По их вооружению и одежде Уолтер узнал кирасиров королевского войска.
Их было человек пятьдесят; по тому, как они суетились, по их взмыленным
лошадям, еще не успевшим остыть после долгого перехода, видно было, что они
только что пришли на стоянку.
Одни распрягали лошадей, другие задавали им корм, а те, что уже успели
покончить с этим делом, расселись под большим старым вязом и шумно угощались
едой, добытой на постоялом дворе.
Юному всаднику достаточно было только взглянуть на этих буянов, чтобы
сразу понять, что они собой представляли: это был отряд войск, отозванных с
севера, которые король только что тайно перебросил на юг.
Эти войска первоначально набирались в Нидерландах, и среди них было
немало чужеземцев. В сущности говоря, англичане составляли меньшинство;
много было представителей галльского типа и еще больше наймитов-валлонцев,
пользовавшихся широкой славой и игравших существенную роль в войнах того
времени.
В оглушительном шуме голосов юный всадник различал и французскую, и
фламандскую, и родную речь, а проклятия и ругательства, раздававшиеся на
всех трех языках, позволили ему безошибочно определить, что это не что иное,
как жалкие остатки тех войск, которые "так страшно чертыхались во Фландрии".

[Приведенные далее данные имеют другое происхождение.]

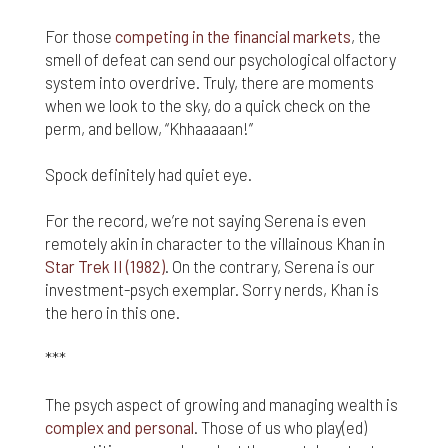
responsible for compliance with the laws of your
jurisdiction.
For those
competing in the financial markets
, the
smell of defeat can send our psychological olfactory
Even though we work hard to ensure the security
system into overdrive. Truly, there are moments
and safety of our website and its users, we cannot
when we look to the sky, do a quick check on the
and do not guarantee that this website will operate
error-free, nor that this website and its server are
perm, and bellow, “Khhaaaaan!”
without computer viruses or other harmful
material. If your use of this website or material
Spock definitely had quiet eye.
from it results in any costs or expenses, we will
not be responsible for those costs or expenses.
For the record, we’re not saying Serena is even
This website and its materials are provided
remotely akin in character to the villainous Khan in
without any warranties of any kind, to the fullest
Star Trek II (1982)
. On the contrary, Serena is our
extent permitted by law.
investment-psych exemplar. Sorry nerds, Khan is
Please bear in mind that we will not be liable for any
the hero in this one.
losses or damages arising under these Terms &
Conditions or in connection with this website,
***
whether arising in tort, contract, or otherwise –
including, without limitation, any loss of profit,
The psych aspect of growing and managing wealth is
contracts, business, goodwill, data, income,
complex and personal
. Those of us who play(ed)
revenue or anticipated savings.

Толпа окрестных жителей собралась вокруг постоялого двора; они стояли,
разинув рты, и с невыразимым удивлением следили за каждым жестом и ловили
каждый возглас необыкновенных, закованных в латы всадников, свалившихся на
них как снег на голову.
Для Уолтера зрелище не представляло ничего удивительного. Все это он не
раз видел в Лондоне, а за последнее время даже довольно часто. В сущности
говоря, он даже предвидел эту встречу - прежде всего потому, что, проезжая
через Эксбридж, слышал, что впереди прошел отряд конников, затем потому, что
он видел следы, оставленные ими на пыльной дороге.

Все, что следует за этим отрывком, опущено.